• **The exercise**:
Reproduce the text lines in the rows below word for word, leaving out the pictures.

• **Data supplied**:
- - -

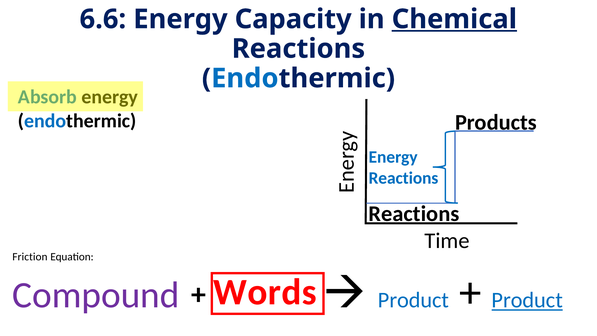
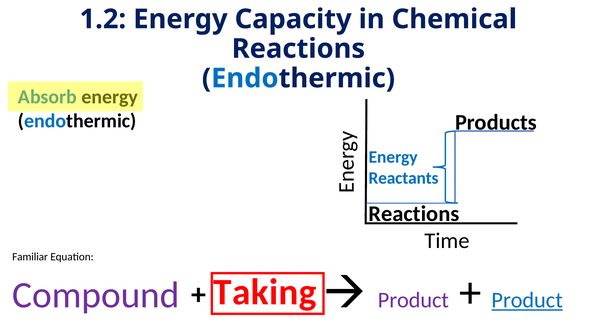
6.6: 6.6 -> 1.2
Chemical underline: present -> none
Reactions at (403, 178): Reactions -> Reactants
Friction: Friction -> Familiar
Product at (413, 300) colour: blue -> purple
Words: Words -> Taking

- - -

• **Result**:
6.6: 6.6 -> 1.2
Chemical underline: present -> none
Reactions at (403, 178): Reactions -> Reactants
Friction: Friction -> Familiar
Product at (413, 300) colour: blue -> purple
Words: Words -> Taking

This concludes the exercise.